El Gobierno de Castilla-La Mancha ha asegurado que no retirará la demanda presentada contra el Estado por la gestión del trasvase Tajo-Segura hasta analizar en profundidad las nuevas reglas de explotación anunciadas para esta infraestructura. Así lo ha manifestado este jueves la consejera de Desarrollo Sostenible, Mercedes Gómez, quien ha insistido en que el Ejecutivo autonómico aún no conoce el contenido concreto de la reforma y, por tanto, no ha podido valorar si responde a las exigencias marcadas por los tribunales.

Durante una rueda de prensa celebrada en Toledo con motivo de la presentación de los Premios de Medio Ambiente de Castilla-La Mancha, Gómez ha recordado que la región ha mantenido abierto el frente judicial para garantizar el cumplimiento de las sentencias del Tribunal Supremo relativas a los caudales ecológicos del río Tajo.

“Nosotros no conocemos en estos momentos exactamente cómo quieren mejorar la regla de explotación del trasvase”, ha afirmado la consejera. Según ha explicado, el Gobierno regional ha esperado que cualquier modificación permita ejecutar de forma efectiva las resoluciones judiciales que, a su juicio, el Estado no ha trasladado todavía plenamente a la normativa vigente.

La responsable autonómica ha sido tajante al señalar que la demanda seguirá adelante mientras no exista una garantía clara de que los cambios previstos beneficien a Castilla-La Mancha y respeten las obligaciones legales derivadas de las sentencias. “Evidentemente tampoco retiraremos la demanda que tenemos presentada contra el Estado hasta que veamos que beneficia y se cumple lo establecido en las sentencias”, ha declarado.

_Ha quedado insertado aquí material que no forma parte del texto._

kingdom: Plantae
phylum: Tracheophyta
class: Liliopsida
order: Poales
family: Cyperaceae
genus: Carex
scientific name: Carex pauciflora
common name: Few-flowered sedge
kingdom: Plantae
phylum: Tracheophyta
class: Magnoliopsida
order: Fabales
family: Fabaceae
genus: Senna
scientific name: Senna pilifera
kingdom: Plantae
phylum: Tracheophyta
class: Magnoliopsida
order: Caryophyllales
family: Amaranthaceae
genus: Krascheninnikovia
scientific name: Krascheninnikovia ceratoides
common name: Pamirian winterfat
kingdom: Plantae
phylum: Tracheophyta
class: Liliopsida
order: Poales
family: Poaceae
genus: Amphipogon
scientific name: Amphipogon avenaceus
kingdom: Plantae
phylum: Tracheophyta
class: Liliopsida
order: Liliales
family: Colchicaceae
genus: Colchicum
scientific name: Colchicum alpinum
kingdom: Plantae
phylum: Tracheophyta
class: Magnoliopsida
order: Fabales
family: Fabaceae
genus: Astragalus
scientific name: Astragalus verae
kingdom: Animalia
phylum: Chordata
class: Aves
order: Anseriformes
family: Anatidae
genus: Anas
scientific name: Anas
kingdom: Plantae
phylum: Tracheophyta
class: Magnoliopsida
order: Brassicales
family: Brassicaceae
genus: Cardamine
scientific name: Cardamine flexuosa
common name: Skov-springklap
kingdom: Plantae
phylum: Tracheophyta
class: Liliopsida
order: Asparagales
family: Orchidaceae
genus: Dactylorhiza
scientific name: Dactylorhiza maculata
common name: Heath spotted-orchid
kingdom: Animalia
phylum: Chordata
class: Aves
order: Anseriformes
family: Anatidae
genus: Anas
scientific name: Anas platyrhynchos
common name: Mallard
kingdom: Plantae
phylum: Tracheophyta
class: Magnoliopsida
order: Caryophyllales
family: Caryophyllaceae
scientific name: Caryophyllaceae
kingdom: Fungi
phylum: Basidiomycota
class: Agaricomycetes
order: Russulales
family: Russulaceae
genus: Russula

Retraso de más de dos años

Mercedes Gómez ha aprovechado su comparecencia para criticar la demora acumulada en la revisión de las normas que regulan el trasvase. Según ha recordado, la modificación de las reglas de explotación debería haberse producido hace más de dos años, un periodo en el que además se han conocido nuevas resoluciones judiciales que han reforzado la necesidad de introducir cambios.

“Ya hace más de dos años que tendrían que haberse establecido estas nuevas reglas”, ha lamentado la consejera, quien ha considerado que durante este tiempo se han dictado “dos sentencias muy contundentes” que han respaldado la necesidad de mejorar la gestión de la infraestructura hidráulica.

Desde el Ejecutivo de Emiliano García-Page entienden que la actualización de las normas debe servir para adaptar el funcionamiento del trasvase a las exigencias ambientales actuales y a los caudales ecológicos fijados para el Tajo, una cuestión que se ha convertido en uno de los principales puntos de confrontación entre Castilla-La Mancha y los territorios receptores del agua transferida.

La Junta reclama participar en las decisiones 

La consejera también ha puesto el foco en el procedimiento que deberá seguir la aprobación de las nuevas reglas. Según ha recordado, la reforma tendrá que materializarse mediante un Real Decreto y pasar previamente por la comisión de explotación del trasvase Tajo-Segura.

En este contexto, ha vuelto a denunciar que Castilla-La Mancha no cuenta con representación en ese órgano técnico de decisión. Gómez ha precisado que la exclusión ha afectado incluso a Infraestructuras del Agua de Castilla-La Mancha, entidad que la Junta considera usuaria directa del recurso hídrico.

“No está no porque no esté el Gobierno de Castilla-La Mancha, es que no está Infraestructuras del Agua de Castilla-La Mancha, que es usuario”, ha explicado. La consejera ha recordado que esta entidad ha prestado servicio, a través de la Llanura Manchega, a cerca de 73.000 consumidores de la comunidad autónoma.

Por ello, la Junta ha considerado imprescindible corregir esta situación y ha trasladado formalmente esa petición al Ministerio para la Transición Ecológica. El objetivo ha sido que la región pueda participar de manera directa en las decisiones que afectan a la gestión del agua del Tajo y al futuro del trasvase.

La titular de Desarrollo Sostenible ha concluido su intervención insistiendo en que todavía ha quedado un largo recorrido administrativo antes de que la reforma pueda hacerse efectiva. Mientras tanto, ha asegurado que Castilla-La Mancha seguirá defendiendo sus intereses hídricos y reclamando una gestión más favorable para la cuenca cedente.

“Todavía hay un recorrido enorme por delante”, ha señalado Gómez, quien ha criticado que durante este proceso se continúe, a su juicio, “dilapidando el agua del Tajo que le pertenece a Castilla-La Mancha”.